Brano da leggere>
Diciassette anni dopo la destituzione di Alberto Fujimori «per incapacità» morale, il fujimorismo si è lasciato sfuggire la sua rivincita.

CONTRO OGNI PRONOSTICO, il Congresso, pur dominato dalla Fuerza Popular, il partito guidato dalla figlia Keiko, ha respinto la mozione di impeachment nei confronti di Pedro Pablo Kuczynski, accusato di aver nascosto – quando era ministro dell’Economia del presidente Alejandro Toledo (2001-2006) – i servizi di consulenza offerti alla multinazionale brasiliana Odebrecht, tra il 2004 e il 2007, dalla sua impresa Westfield Capital e da un’altra di proprietà del suo socio Gerardo Sepúlveda, la First Capital, in cambio di quasi cinque milioni di dollari. Non solo sono mancati 8 voti degli 87 necessari per porre fine al mandato di Ppk, come viene chiamato Kuczynski, ma, a rendere più amara la sconfitta di Fuerza Popular, le defezioni sono venute proprio dall’astensione di dieci parlamentari fujimoristi, sotto la guida di Kenji Fujimori, il fratello di Keiko, sempre più schierato su una linea di dissidenza nei confronti del partito.

Elenco dei compiti>
[a] Come si può riscrivere in un elenco puntato il paragrafo del brano che comincia con «CONTRO OGNI PRONOSTICO», conservandone i fatti principali?
[b] Puoi estrarre dai record le righe che vanno da quella contenente "True or false: the data shows 0.6 at 25." fino alla fine dei record, comprese entrambe le estremità, lasciando fuori le immagini?

Dati>
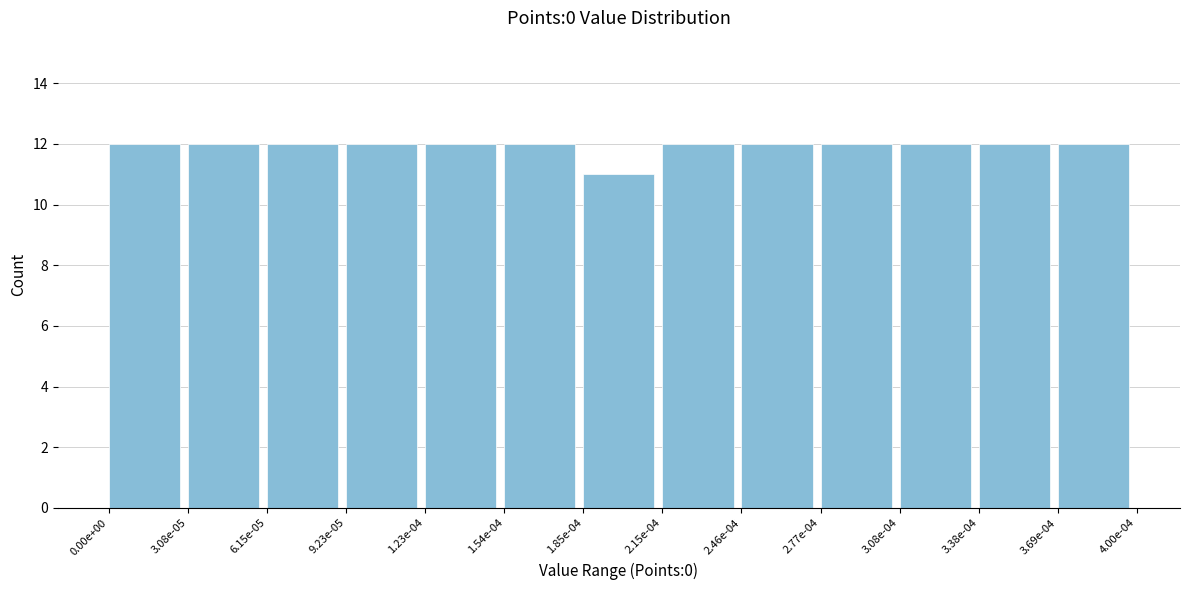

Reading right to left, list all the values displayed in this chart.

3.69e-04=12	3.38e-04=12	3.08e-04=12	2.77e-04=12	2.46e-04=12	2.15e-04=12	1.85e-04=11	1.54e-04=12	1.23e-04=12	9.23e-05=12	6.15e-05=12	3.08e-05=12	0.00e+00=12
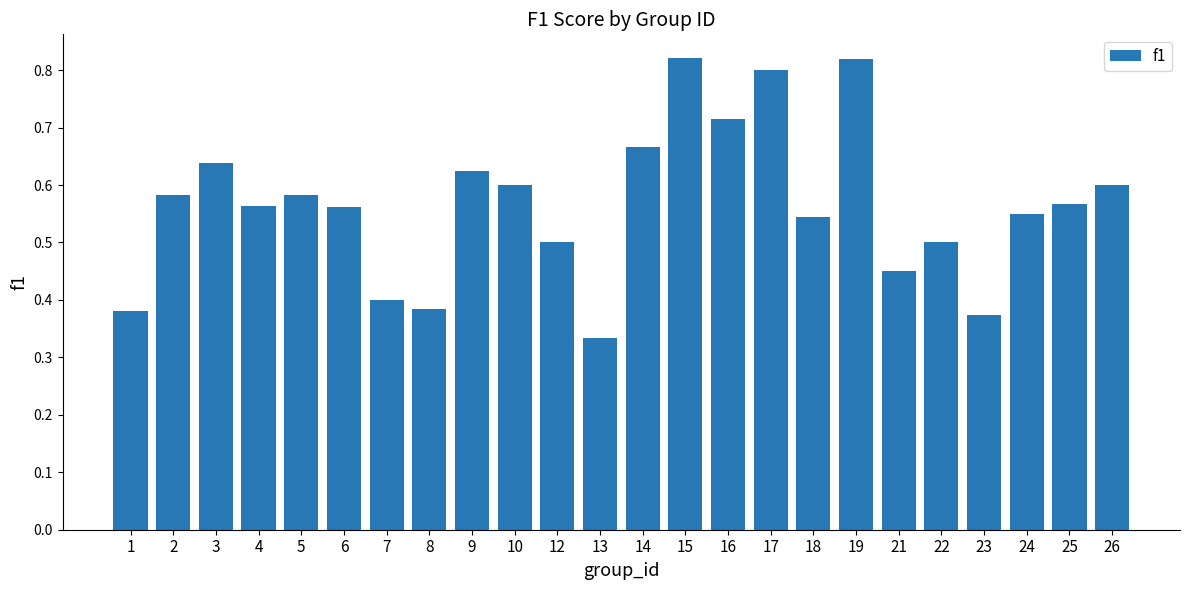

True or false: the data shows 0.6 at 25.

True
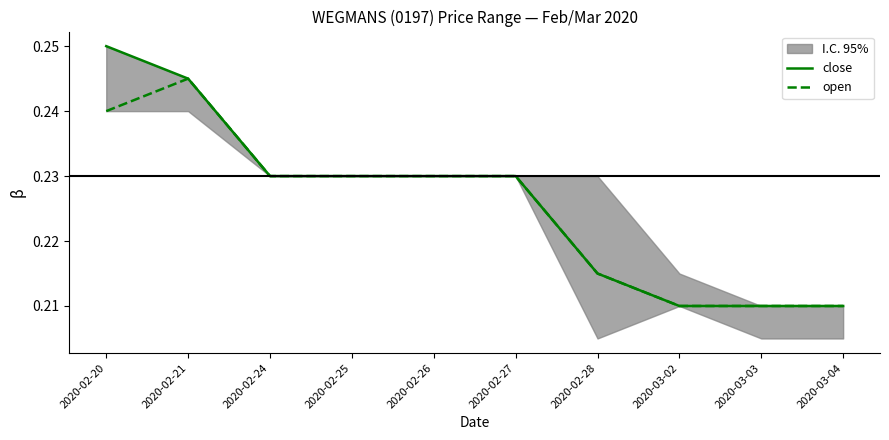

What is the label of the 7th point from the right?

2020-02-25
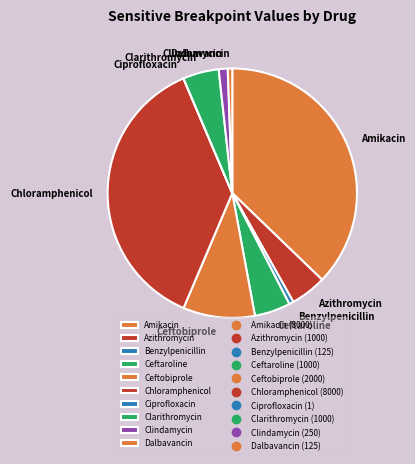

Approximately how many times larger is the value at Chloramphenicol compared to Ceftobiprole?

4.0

Risultati>
[a]
- Contro ogni pronostico, il Congresso, dominato da Fuerza Popular, il partito guidato da Keiko Fujimori, ha respinto la mozione di impeachment contro Pedro Pablo Kuczynski (Ppk).
- Kuczynski era accusato di aver nascosto, quando era ministro dell'Economia del presidente Alejandro Toledo (2001-2006), le consulenze offerte tra il 2004 e il 2007 alla multinazionale brasiliana Odebrecht.
- Quelle consulenze venivano dalla sua impresa Westfield Capital e dalla First Capital, di proprietà del socio Gerardo Sepúlveda, in cambio di quasi cinque milioni di dollari.
- Degli 87 voti necessari per porre fine al suo mandato ne sono mancati 8.
- Le defezioni sono venute dall'astensione di dieci parlamentari fujimoristi guidati da Kenji Fujimori, fratello di Keiko, sempre più schierato su una linea di dissidenza verso il partito.

[b]
True or false: the data shows 0.6 at 25.

True

What is the label of the 7th point from the right?

2020-02-25

Approximately how many times larger is the value at Chloramphenicol compared to Ceftobiprole?

4.0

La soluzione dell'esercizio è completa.